Rana Begum, born 1977 in Bangladesh, lives and works in London.
Begum is due to have her first solo exhibition at Kate MacGarry in September. The viewing room includes several new works; a large Fold sculpture, two Bar works and unseen painted mirror panels, which focus on the interplay between light and colour, blurring the boundaries between sculpture, painting and architecture.. Rana Begum's meditative and transformative work has affinities with the built environment and her use of repetitive geometric patterns echoes the structure of Minimalism, Islamic art and industrial cityscape as well as inspiration from childhood memories of the rhythmic repetition of daily recitals of the Qur'an.

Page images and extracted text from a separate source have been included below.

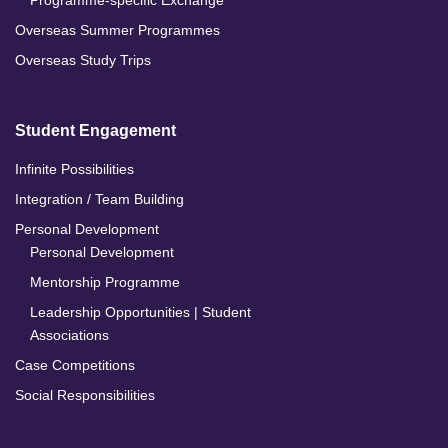
Programme-specific Exchange
Overseas Summer Programmes
Overseas Study Trips
Student Engagement
Infinite Possibilities
Integration / Team Building
Personal Development
Personal Development
Mentorship Programme
Leadership Opportunities | Student
Associations
Case Competitions
Social Responsibilities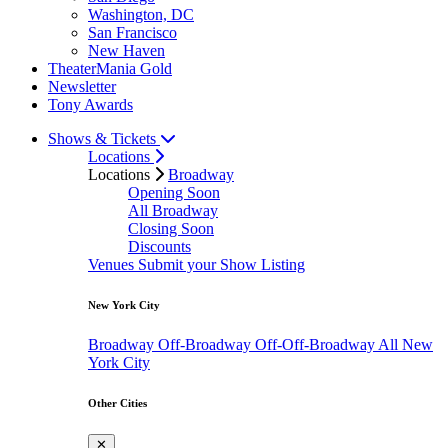
Washington, DC
San Francisco
New Haven
TheaterMania Gold
Newsletter
Tony Awards
Shows & Tickets
Locations
Locations
Broadway
Opening Soon
All Broadway
Closing Soon
Discounts
Venues
Submit your Show Listing
New York City
Broadway
Off-Broadway
Off-Off-Broadway
All New
York City
Other Cities
✕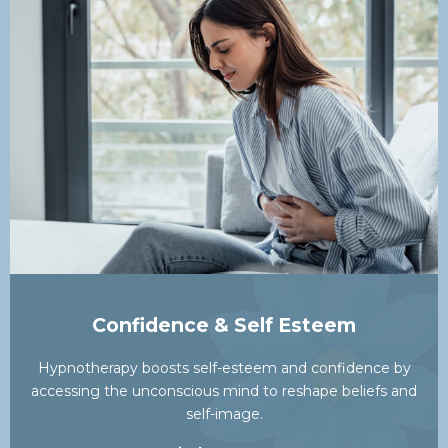
Confidence & Self Esteem
Hypnotherapy boosts self-esteem and confidence by
accessing the unconscious mind to reshape beliefs and
self-image.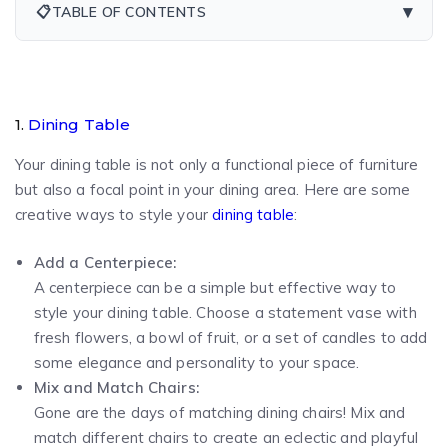
▾
📋
TABLE OF CONTENTS
1.
Dining Table
Your dining table is not only a functional piece of furniture
but also a focal point in your dining area. Here are some
creative ways to style your
dining table
:
Add a Centerpiece:
A centerpiece can be a simple but effective way to
style your dining table. Choose a statement vase with
fresh flowers, a bowl of fruit, or a set of candles to add
some elegance and personality to your space.
Mix and Match Chairs:
Gone are the days of matching dining chairs! Mix and
match different chairs to create an eclectic and playful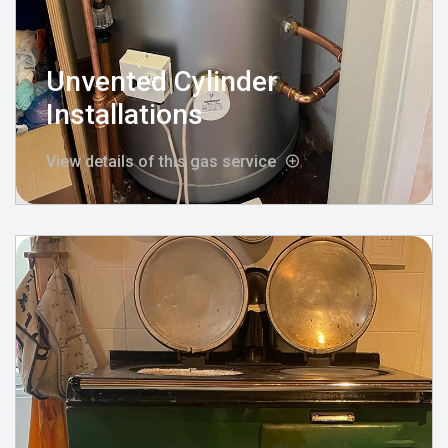
Unvented Cylinder
Installations
View details of this gas service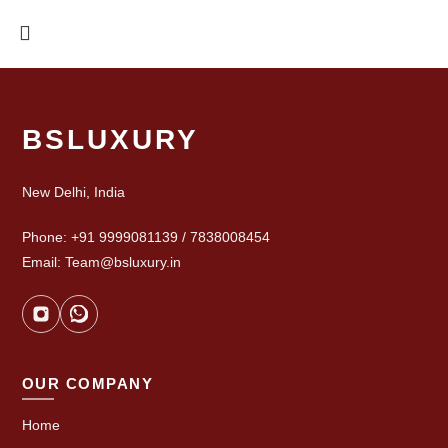
BSLUXURY
New Delhi, India
Phone: +91 9999081139 / 7838008454
Email: Team@bsluxury.in
OUR COMPANY
Home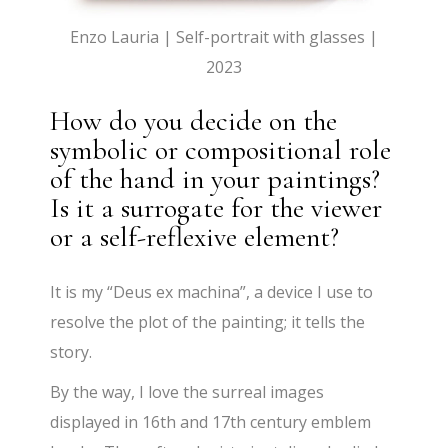
Enzo Lauria | Self-portrait with glasses |
2023
How do you decide on the
symbolic or compositional role
of the hand in your paintings?
Is it a surrogate for the viewer
or a self-reflexive element?
It is my “Deus ex machina”, a device I use to
resolve the plot of the painting; it tells the
story.
By the way, I love the surreal images
displayed in 16th and 17th century emblem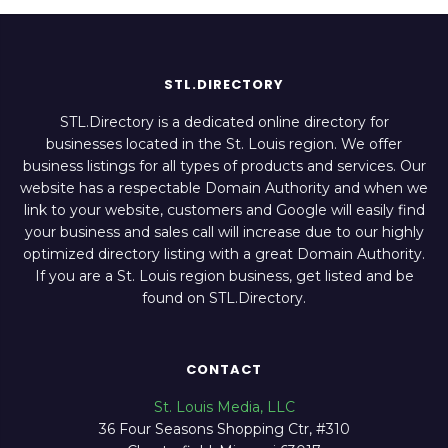
STL.DIRECTORY
STL.Directory is a dedicated online directory for
businesses located in the St. Louis region. We offer
business listings for all types of products and services. Our
website has a respectable Domain Authority and when we
link to your website, customers and Google will easily find
your business and sales call will increase due to our highly
optimized directory listing with a great Domain Authority.
If you are a St. Louis region business, get listed and be
found on STL.Directory.
CONTACT
St. Louis Media, LLC
36 Four Seasons Shopping Ctr, #310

Rose Finn-Kelcey 1945-2014, lived and worked in London.
As part of our Viewing Room we are showing five iconic black and white photographs from the 1970s. Rose Finn-Kelcey was an artist central to the emerging communities of performance and Feminist art in the UK who first came to prominence in the early 1970s. The nature of her work is richly diverse, both in form and subject matter, however it is consistently conceptual and 'characterised by a dry wit that belies the formidable intelligence and deep humanity that drove her practice'1. Finn-Kelcey deftly offers humour as a point of access into her work, allowing a wide audience to consider topics as varied as life, death and spirituality communicated with great depth and profundity.
[1] Modern Art Oxford, public information leaflet and press release to accompany Rose Finn-Kelcey: Life, Belief and Beyond, July 15-October 15, 2017.
Florian Meisenberg born in 1980 in Berlin, lives and works in New York.
Meisenberg's third solo exhibition with Kate MacGarry was due to open in April 2020 with a new series of paintings as part of a multi-media installation. Meisenberg's new works conjure a sense of lightness and depth, with a return to dense, multi-layered compositions in oil that leap between digital and analogue motifs. Rendered in soft, layered hues, windows and grids replicate themselves in dizzying chains of auto-proliferation, as 'panes' of iridescent paint seem to hang suspended above the main action, functioning as screens on which oily fingertips have left cartoonish smudges. Where oil has been allowed to seep through the canvas, the pigment spreads like active fingers of sweat or mould while insects, organs and self-portraits recur in myriad iterations, as if feverishly recalled or only half-remembered. This body of work speaks to Meisenberg's fascination with the deconstruction of identity in a post-corporeal, digitised world.